Skip to contents

Compute correlation type analysis on two mixed classes columns of a given dataframe. The dataframe is allowed to have columns of these four classes: integer, numeric, factor and character. The character column is considered as categorical variable.

Usage

corr_fun(
  df,
  nx,
  ny,
  p.value = 0.05,
  verbose = TRUE,
  num.s = 1000,
  rk = FALSE,
  comp = c("greater", "less"),
  alternative = c("two.sided", "less", "greater"),
  cor.nn = c("pearson", "mic", "dcor", "pps"),
  cor.nc = c("lm", "pps"),
  cor.cc = c("cramersV", "uncoef", "pps"),
  lm.args = list(),
  pearson.args = list(),
  dcor.args = list(),
  mic.args = list(),
  pps.args = list(),
  cramersV.args = list(),
  uncoef.args = list(),
  ...
)

Arguments

df

\[data.frame(1)]
input data frame.

nx

\[character(1)]
column name of independent/predictor variable.

ny

\[character(1)]
column name of dependent/target variable.

p.value

\[logical(1)]
P-value probability of obtaining the observed results of a test, assuming that the null hypothesis is correct. By default p.value=0.05 (Cutoff value for p-value.).

verbose

\[logical(1)]
Activate verbose mode.

num.s

\[numeric(1)]
Used in permutation test. The number of samples with replacement created with y numeric vector.

rk

\[logical(1)]
Used in permutation test. if its TRUE transform x, y numeric vectors with samples ranks.

comp

\[character(1)]
The param p.value must be greater or less than those estimated in tests and correlations.

alternative

\[character(1)]
a character string specifying the alternative hypothesis for the correlation inference. It must be one of "two.sided" (default), "greater" or "less". You can specify just the initial letter.

cor.nn

\[character(1)]
Choose correlation type to be used in integer/numeric pair inference. The options are `pearson: Pearson Correlation`,`mic: Maximal Information Coefficient`, `dcor: Distance Correlation`,`pps: Predictive Power Score`.Default is `Pearson Correlation`.

cor.nc

\[character(1)]
Choose correlation type to be used in integer/numeric - factor/categorical pair inference. The option are `lm: Linear Model`,`pps: Predictive Power Score`. Default is `Linear Model`.

cor.cc

\[character(1)]
Choose correlation type to be used in factor/categorical pair inference. The option are `cramersV: Cramer's V`,`uncoef: Uncertainty coefficient`, `pps: Predictive Power Score`. Default is ` Cramer's V`.

lm.args

\[list(1)]
additional parameters for the specific method.

pearson.args

\[list(1)]
additional parameters for the specific method.

dcor.args

\[list(1)]
additional parameters for the specific method.

mic.args

\[list(1)]
additional parameters for the specific method.

pps.args

\[list(1)]
additional parameters for the specific method.

cramersV.args

\[list(1)]
additional parameters for the specific method.

uncoef.args

\[list(1)]
additional parameters for the specific method.

...

Additional arguments (TODO).

Value

list with all statistical results.

- All statistical tests are controlled by the confidence internal of p.value param. If the statistical tests do not obtain a significance greater/less than p.value the value of variable `isig` will be `FALSE`.
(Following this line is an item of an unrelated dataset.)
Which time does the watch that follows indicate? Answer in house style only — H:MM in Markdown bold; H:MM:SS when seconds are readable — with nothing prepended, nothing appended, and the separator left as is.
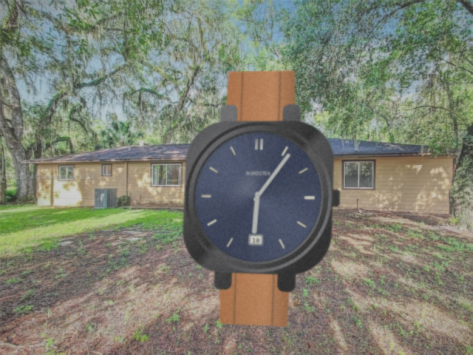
**6:06**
- There is no statistical significance test for the pps algorithm. By default `isig` is TRUE.

- If any errors occur during operations by default the association measure(`infer.value`) will be `NA`.

Details (Types)

- integer/numeric pair Pearson Correlation using cor function. The value lies between -1 and 1.
- integer/numeric pair Distance Correlation using dcorT.test function. The value lies between 0 and 1.
- integer/numeric pair Maximal Information Coefficient using mine function. The value lies between 0 and 1.
- integer/numeric pair Predictive Power Score using score function. The value lies between 0 and 1.

- integer/numeric - factor/categorical pair correlation coefficient or squared root of R^2 coefficient of linear regression of integer/numeric variable over factor/categorical variable using lm function. The value lies between 0 and 1.
- integer/numeric - factor/categorical pair Predictive Power Score using score function. The value lies between 0 and 1.

- factor/categorical pair Cramer's V value is computed based on chisq test and using cramersV function. The value lies between 0 and 1.
- factor/categorical pair Uncertainty coefficient using UncertCoef function. The value lies between 0 and 1.
- factor/categorical pair Predictive Power Score using score function. The value lies between 0 and 1.

References

KS Srikanth,sidekicks,cor2, 2020. URL https://github.com/talegari/sidekicks/.

Paul van der Laken, ppsr,2021. URL https://github.com/paulvanderlaken/ppsr.

Author

Igor D.S. Siciliani